In the second year of the university somebody started a study on the romantic relations between the students. The relation "romantically involved" is defined between one girl and one boy. For the study reasons it is necessary to find out the maximum set satisfying the condition: there are no two students in the set who have been "romantically involved". The result of the program is the number of students in such a set.

Input

The input contains several data sets in text format.

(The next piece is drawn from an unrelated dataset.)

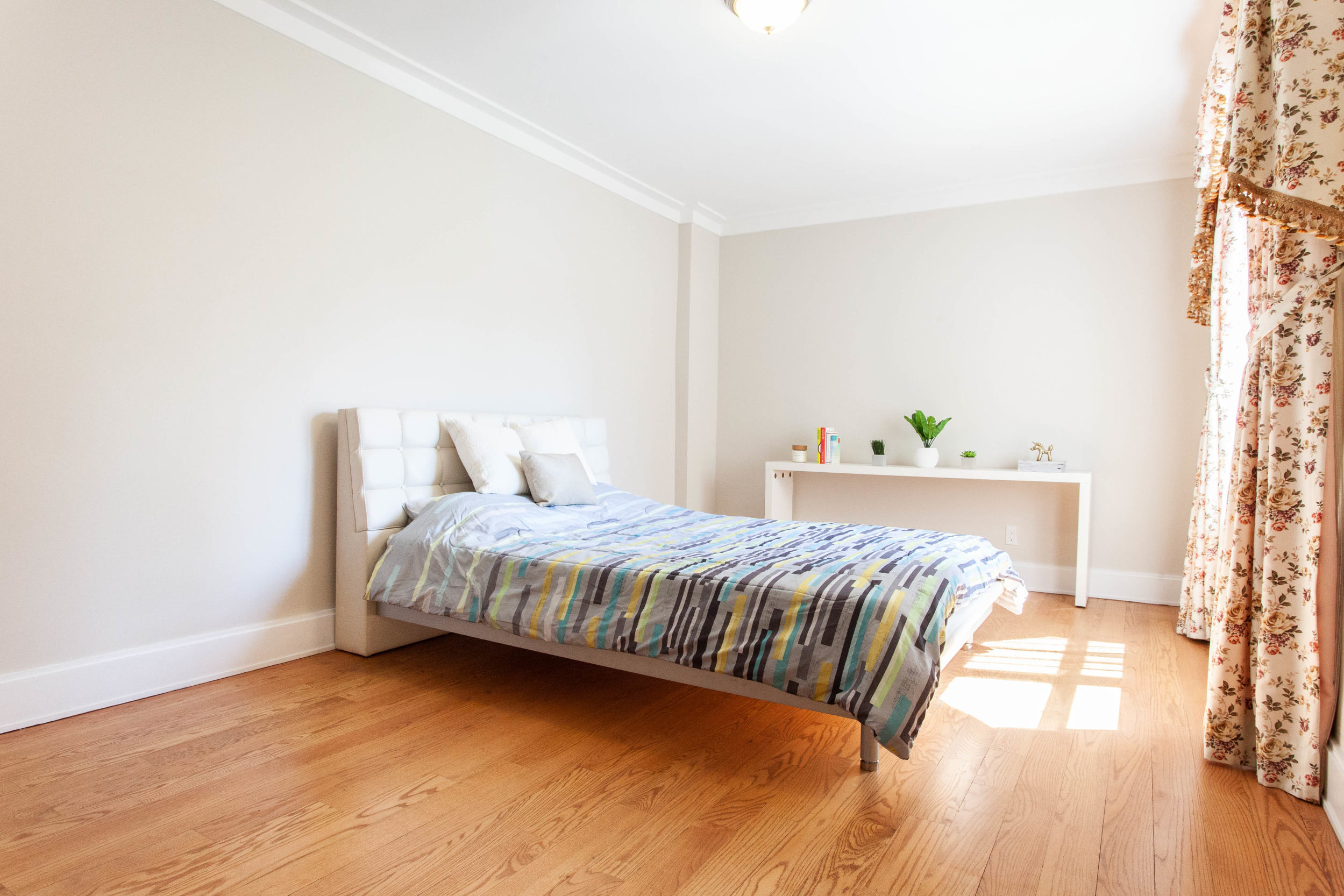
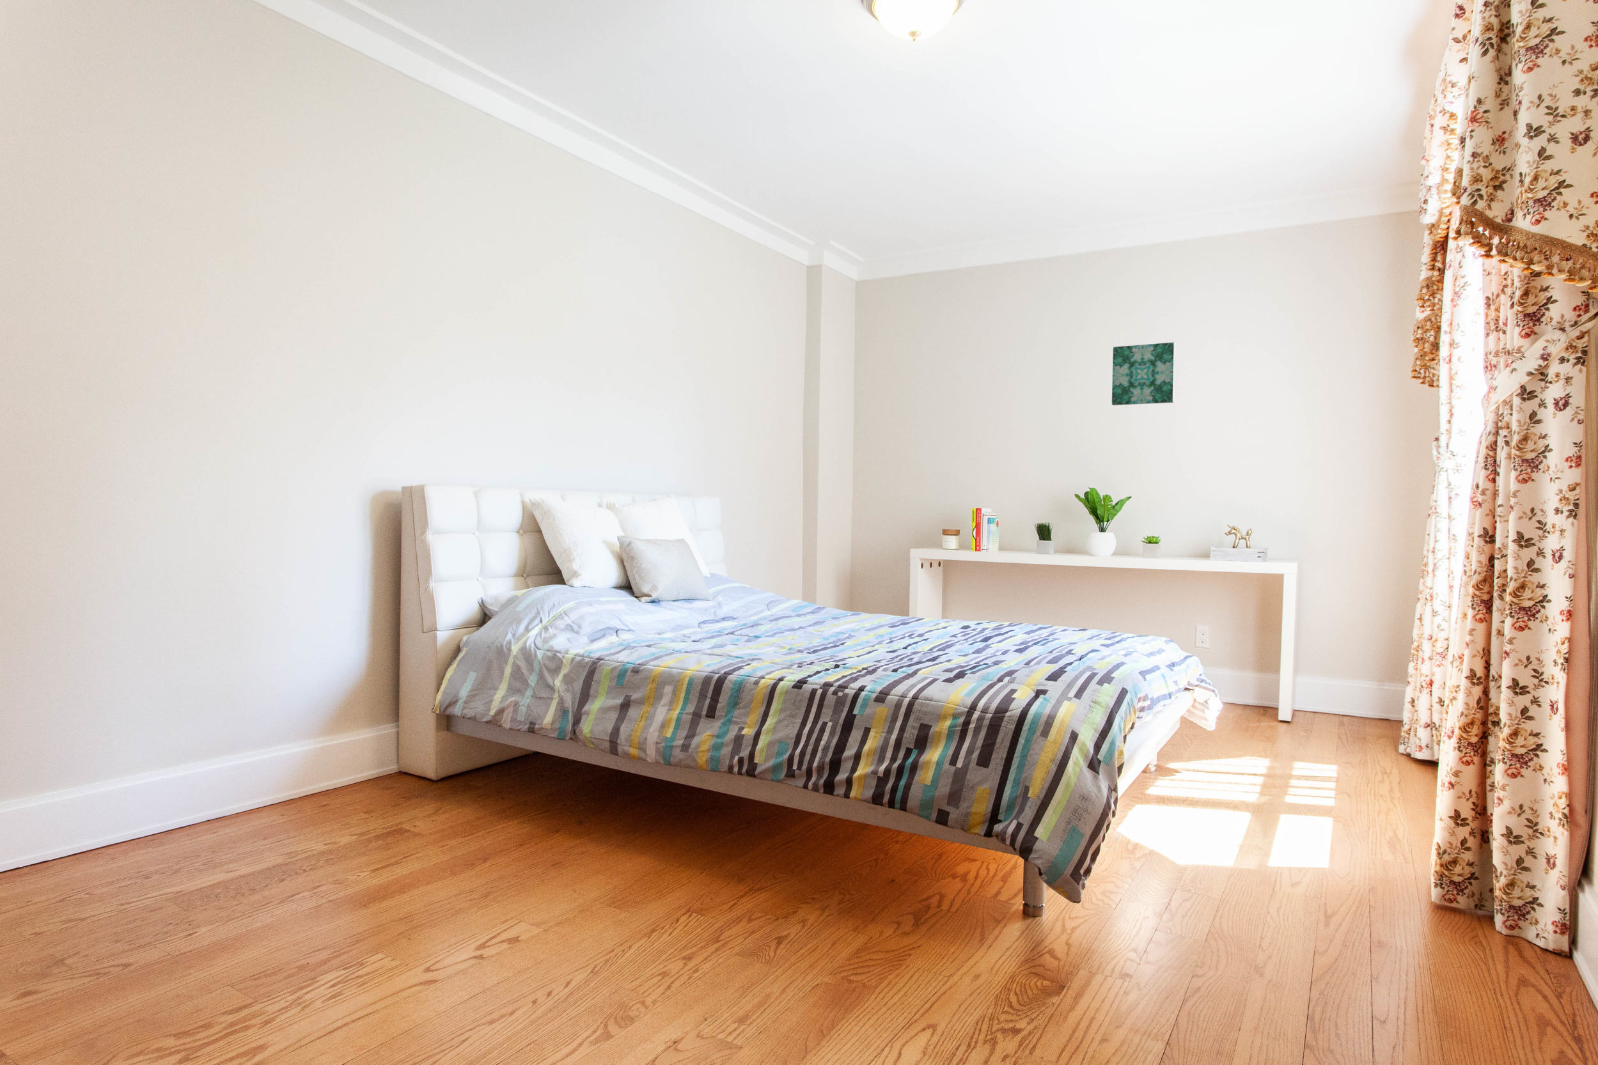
+ wall art [1112,341,1176,407]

Each data set represents one set of subjects of the study, with the following description:

the number of students
the description of each student, in the following format
student_identifier:(number_of_romantic_relations) student_identifier1 student_identifier2 student_identifier3 ...
or
student_identifier:(0)

The student_identifier is an integer number between 0 and n-1 (n <=500 ), for n subjects.

Output

For each given data set, the program should write to standard output a line containing the result.

Sample Input

7
0: (3) 4 5 6
1: (2) 4 6
2: (0)
3: (0)
4: (2) 0 1
5: (1) 0
6: (2) 0 1
3
0: (2) 1 2
1: (1) 0
2: (1) 0

Sample Output

5
2

无向图最小覆盖路径 = 顶点数 - 最大匹配数/2

#include <iostream>
#include <cstdio>
#include <cstring>
#include <algorithm>

using namespace std;

const int MAXN=1010;
int uN,vN;  //u,v数目
int g[MAXN][MAXN];//编号是0~n-1的
int linker[MAXN];//是否有父亲，如果有，父亲是谁
bool used[MAXN]; //在本次dfs中是否在路径中被指过
bool dfs(int u){
    int v;
    for(v=0;v<vN;v++)
        if(g[u][v]&&!used[v]){
            used[v]=true;
            if(linker[v]==-1||dfs(linker[v])){//v没有父亲或v的父亲有其他儿子
                linker[v]=u;
                return true;
            }
        }
    return false;
}

int hungary(){
    int res=0;
    int u;
    memset(linker,-1,sizeof(linker));
    for(u=0;u<uN;u++){
        memset(used,0,sizeof(used));
        if(dfs(u))  res++;
    }
    return res;
}

int main(){
    int n;
    int i, j;
    while(~scanf("%d", &n)){
        memset(g, 0, sizeof(g));
        uN = n;
        vN = n;
        for(i = 0; i < n; i ++){
            int a, b;
            int num;
            scanf("%d", &a);
            getchar();
            getchar();
            getchar();
            scanf("%d", &num);
            getchar();
            getchar();
            for(j = 0; j < num; j ++){
                scanf("%d", &b);
                g[a][b] = 1;
                g[b][a] = 1;
             }
        }
        int ans = n - hungary()/2;
        printf("%d\n", ans);
    }
    return 0;
}